The fact that China is poised to be the biggest shareholder in global apparel sourcing market is quite obvious. They have a strong fabric base, high productivity-higher than most other countries, cheap and abundant labor, highly developed infrastructure, vertical set ups and conducive government policies. And they are going for it - all out. They deserve to get the share they are going to get post MFA.

But is China the answer to all sourcing questions?? Apparently not. Take for example a cotton voile women's top with heavy embroidery and hand sequin work, and rest assured that China still can't beat the likes of India in terms of prices/ quality/ output. Its true that to beat the Chinese for basic styles and big quantities is difficult, but not impossible. Global sourcing market is big enough to accommodate China and few more performers.

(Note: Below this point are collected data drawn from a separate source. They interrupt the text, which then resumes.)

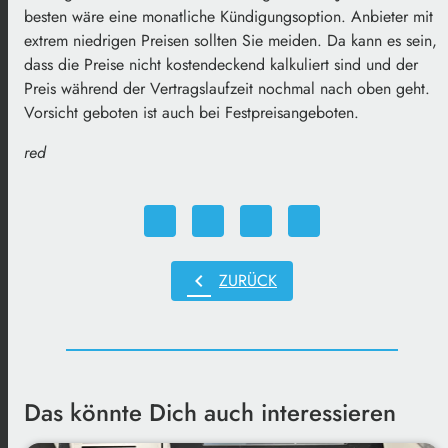
besten wäre eine monatliche Kündigungsoption. Anbieter mit
extrem niedrigen Preisen sollten Sie meiden. Da kann es sein,
dass die Preise nicht kostendeckend kalkuliert sind und der
Preis während der Vertragslaufzeit nochmal nach oben geht.
Vorsicht geboten ist auch bei Festpreisangeboten.
red
chevron_left
ZURÜCK
Das könnte Dich auch interessieren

Second to China, quite interestingly, India is being now deemed as the 'next best' sourcing destination. The reasoning given is something like this. Big retailers like Wal-Mart/ J C Penney or for that matter any buyer with significant sourcing needs, would not like to put all their eggs in the same basket. Diversification of sourcing options is the need of the hour. India traditionally is known to have a rich textile base, has abundant and cheap and skilled labor. Having strong fabric base within the same geographical locations can cut down on fabric transit lead times etc.

However, this reasoning needs to be taken with a pinch of salt. Just to point out a few instances-prices of Indian fabrics are much higher as compared to Chinese fabrics. Even the lead times of Indian mills on fabrics are much longer than Chinese counterparts, even if you include the fabric transit time. Talk to any garment exporter who purchase fabrics from Indian mills as well as Chinese sources and they will tell you the service quality/ reliability/ delivery commitments of Chinese fabric suppliers are rated as much better than Indian counterparts. Majority of Indian fabric sector still remains under unorganized power loom sector with little or no global marketing and servicing skills.

Most of the fabric suppliers in India are still dependent for their business on garment exporters, and are not directly marketing their fabrics to the end customers- American/ European labels/ buyers. Very few mills in the composite mill sector are directly getting fabric nominations from buyers, to supply fabrics to garment makers in turn. On the other hand most of the Chinese fabric mills/ agents-NDP, Winnitex to name a few are directly getting in touch with the end customer and getting into nominated fabric sources.